Jay Baruchel as Sherlock: Hollywood meets Holmes

  • Print
  • More

May 13, 2013

The Globe and Mail
May 10, 2013
By J. Kelly Nestruck


Read the review

Jay Baruchel as Sherlock: Hollywood meets Holmes

It should be elementary: If you’re going to hang a show on a big-name film star, he should be able to carry the play, not just survive it.

As it turns out, Jay Baruchel (She’s Out of My League, Million Dollar Baby), unlike so many of his celebrity antecedents, can. The Montreal-based actor, who divides his energies between a Hollywood career and Habs fandom, hoists the Segal Centre’s dense and daffy new adaptation of Sherlock Holmes upon his shoulders and holds it aloft almost all the way to the finish line.

Baruchel, performing in his first play since he was a student at the arts high school downtown, is a sparky Sherlock – bouncy and slightly bent in all senses. He delivers his know-it-all dialogue with offbeat charisma and a flair for funny physicality.

We first meet Baruchel’s boyish detective (the rest of the cast is young to match him) in his laboratory, his hands hugging his armpits as he stares at test tubes and baffles his prospective new flatmate at 221B Baker Street by deducing everything about him at a glance. (Playing Watson, Karl Graboshas displays an admirable variety of shades of incredulity.)

Baruchel’s only problem is stamina. The late Greg Kramer, who adapted two of Sir Arthur Conan Doyle’s stories into this play and died just before rehearsals where he surely would have revised it, penned a version of “the world’s only consulting detective” saddled by a non-stop torrent of smarty-pants dialogue. There’s so much deduction, so little reflection that by the end of the second act Baruchel was literally out of breath – and even stumbled over a few lines.

Thankfully, director Andrew Shaver has cooked up a stylish, sardonic staging where all tears in the fabric of the fiction are permissible – and the two mysteries (Can Sherlock solve the case? Can Baruchel make it to the end?) can snuggle side by side comfortably. The audience is winked at regularly with references to Holmes mythology (for instance, he is never allowed to make it through the word “elementary” without interruption) and meta-theatricality abounds.

When Holmes walks a few metres on the stage, the lighting signals we’ve moved from one area of London to another, and the detective remarks on more than one occasion: “Ah, we’re here already.” It’s a mark of the character’s perceptiveness that he can see through the theatricality of the show he’s been written in, though these moments also seem like a running gag about a movie actor puzzled and pleased by a less realistic medium.

Most of the other actors are imported from Shaver’s zany indie company SideMart Theatrical Grocery. Much of the enjoyment of the production – set in James Lavoie’s leathery, industrial version of Victorian England – comes from silly, quick-change doubling (in a series of small roles, Trent Pardy is a gas) and manic movement that seems inspired by silent movies. Gemma James-Smith, playing a proto-feminist fatale, has the most expressive eyes since Mary Pickford.
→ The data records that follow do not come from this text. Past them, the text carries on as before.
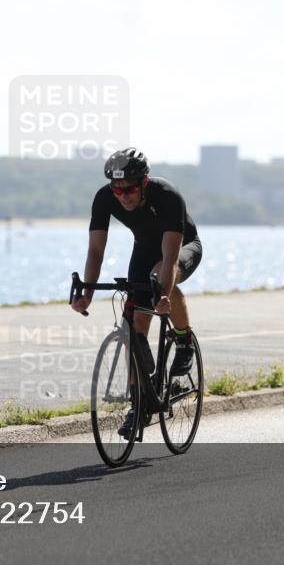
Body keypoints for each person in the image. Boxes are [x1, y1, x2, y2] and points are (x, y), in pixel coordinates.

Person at [70, 147, 203, 438]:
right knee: (134, 325)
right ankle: (139, 403)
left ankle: (183, 340)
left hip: (181, 247)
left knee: (160, 277)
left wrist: (164, 296)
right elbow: (95, 250)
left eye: (129, 189)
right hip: (144, 249)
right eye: (117, 190)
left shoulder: (167, 196)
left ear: (143, 182)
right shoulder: (105, 197)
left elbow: (169, 259)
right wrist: (88, 293)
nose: (122, 196)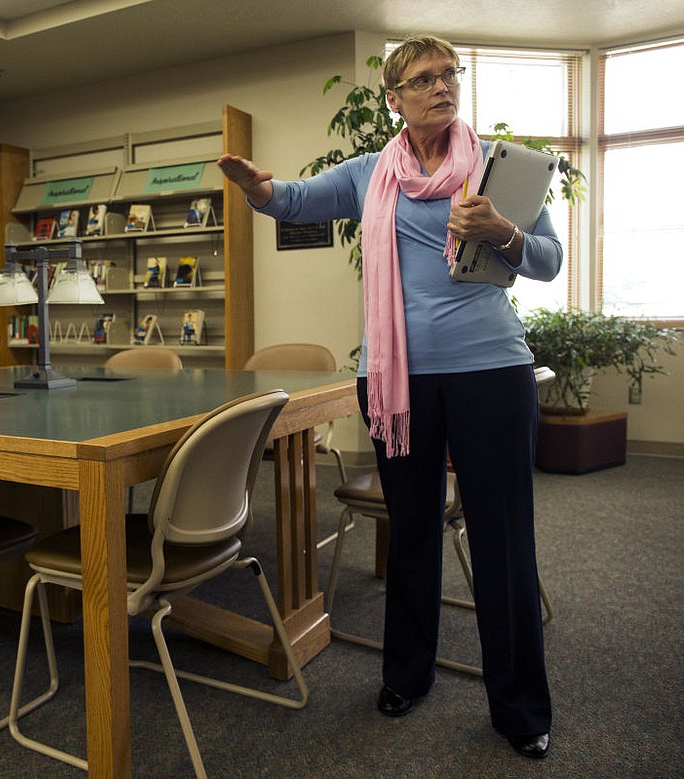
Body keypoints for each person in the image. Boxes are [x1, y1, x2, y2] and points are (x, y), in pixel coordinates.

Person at [218, 34, 559, 760]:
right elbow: (296, 200)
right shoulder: (374, 172)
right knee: (410, 532)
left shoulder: (503, 166)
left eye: (450, 75)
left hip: (490, 372)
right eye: (424, 78)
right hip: (398, 380)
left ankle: (521, 705)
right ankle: (407, 673)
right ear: (394, 97)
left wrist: (502, 230)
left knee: (503, 542)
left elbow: (550, 260)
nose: (442, 87)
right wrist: (257, 189)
The villains are led by fey, red-jacketed Moriarty (Kyle Gatehouse), who stands tall like an exclamation point in his criminal certainty, a nice corporeal counterpoint to Baruchel’s hunched, pestering question mark. He’s accompanied by Lady Orchid (Deena Aziz), who traffics in opium and possesses an accent of indeterminate origin, and my favourite of the baddies, Colonel Moran, who, in Graham Cuthbertson’s performance, is a surprisingly soulful brute.
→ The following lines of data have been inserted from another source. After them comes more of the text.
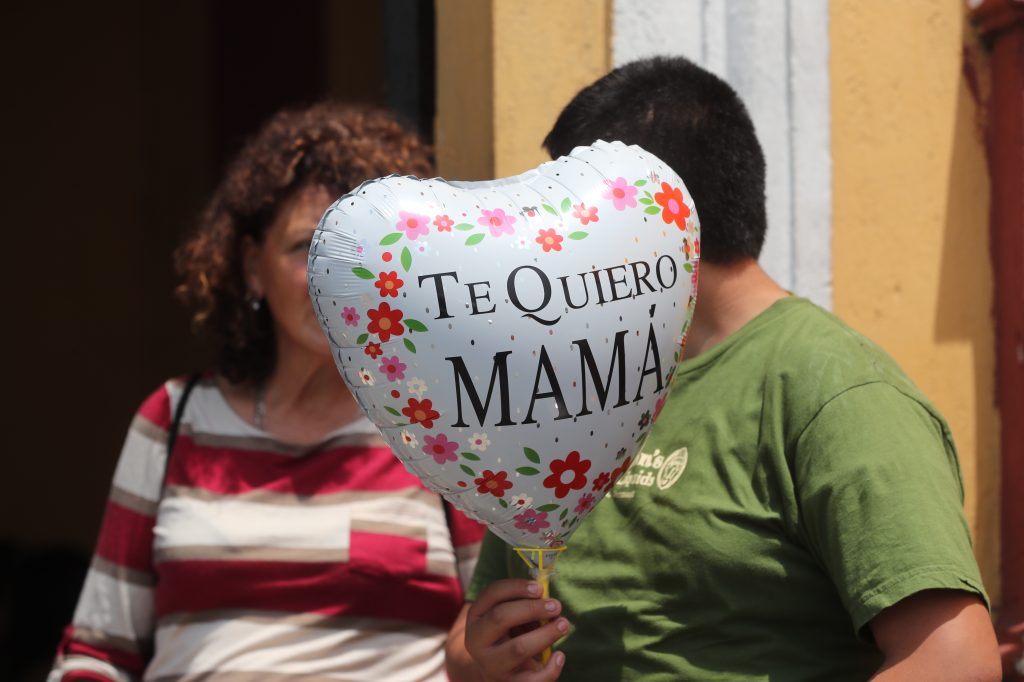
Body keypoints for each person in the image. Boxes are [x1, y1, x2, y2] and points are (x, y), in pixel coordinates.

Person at [445, 57, 1001, 681]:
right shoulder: (559, 387)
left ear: (639, 217)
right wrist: (484, 658)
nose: (541, 246)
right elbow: (468, 641)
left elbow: (956, 661)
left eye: (560, 217)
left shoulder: (837, 390)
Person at [50, 103, 485, 681]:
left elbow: (491, 636)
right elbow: (99, 651)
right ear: (253, 267)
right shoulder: (174, 418)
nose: (334, 273)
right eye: (307, 246)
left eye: (360, 246)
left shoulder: (440, 426)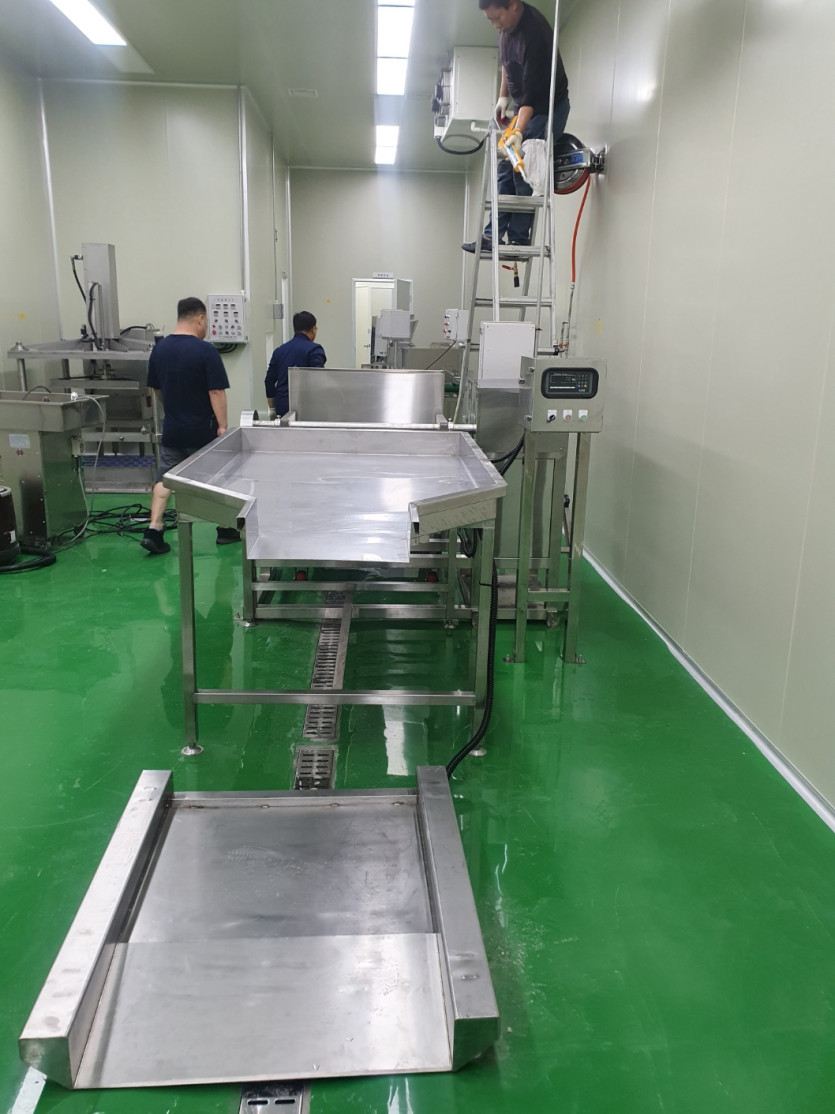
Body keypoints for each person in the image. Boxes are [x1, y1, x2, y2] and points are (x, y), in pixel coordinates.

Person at [463, 0, 570, 253]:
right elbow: (506, 63)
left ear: (513, 5)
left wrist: (518, 131)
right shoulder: (506, 28)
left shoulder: (535, 34)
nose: (494, 25)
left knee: (523, 170)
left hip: (546, 109)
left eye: (497, 18)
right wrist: (503, 97)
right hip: (523, 108)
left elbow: (532, 95)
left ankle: (519, 237)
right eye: (490, 20)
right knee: (504, 167)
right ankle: (492, 236)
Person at [141, 296, 238, 555]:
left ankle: (154, 528)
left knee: (165, 479)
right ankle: (225, 529)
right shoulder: (205, 351)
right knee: (220, 478)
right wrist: (223, 426)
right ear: (200, 318)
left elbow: (157, 389)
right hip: (203, 430)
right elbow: (216, 391)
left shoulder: (160, 349)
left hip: (174, 428)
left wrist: (173, 408)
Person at [265, 311, 326, 417]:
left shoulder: (279, 351)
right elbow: (318, 380)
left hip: (283, 409)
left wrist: (272, 409)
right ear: (313, 329)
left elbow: (269, 381)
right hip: (307, 409)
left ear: (294, 329)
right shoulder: (314, 350)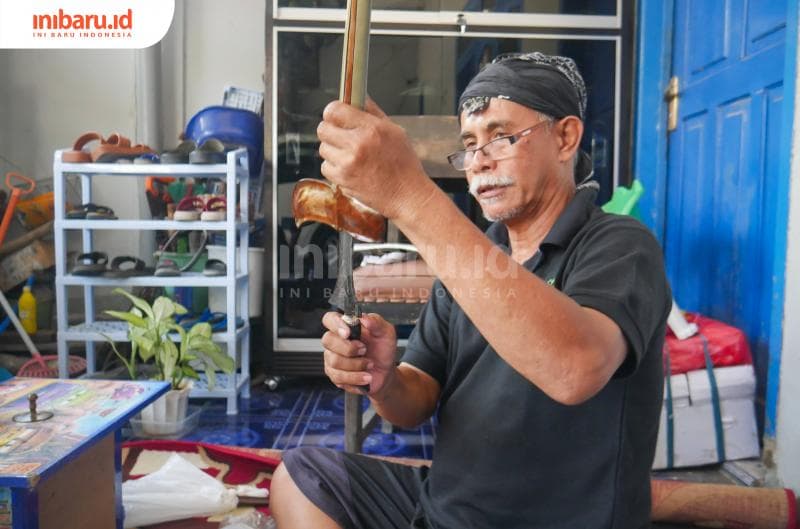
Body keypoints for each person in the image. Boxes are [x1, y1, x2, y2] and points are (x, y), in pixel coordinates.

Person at [270, 51, 672, 529]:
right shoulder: (470, 263)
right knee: (300, 478)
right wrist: (384, 378)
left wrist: (407, 194)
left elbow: (574, 369)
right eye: (469, 145)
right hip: (445, 510)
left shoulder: (620, 246)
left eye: (501, 137)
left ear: (565, 138)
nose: (479, 161)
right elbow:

The upside to Shaver and Kramer’s approach is this Sherlock Holmes doesn’t take itself too seriously – a refreshing change from today’s superhero cinema where everything is dark, brooding and entirely oblivious to its own artifice to the point of absurdity.

The downside is we never get fully invested in the mystery of a kidnapped member of parliament championing opium control in England at a time when the poppy was still legal – and at times, particularly those underscored by Jesse Ash’s unsubtle sound design, the show threaten to tip into full-blown spoof.

Any passion in this Sherlock is only to be found in its smooth surface, in Kramer’s embedded commentary that drug prohibitionists and the criminal underworld are each other’s accomplices, and, in Baruchel’s performance, which defied my cynical expectations.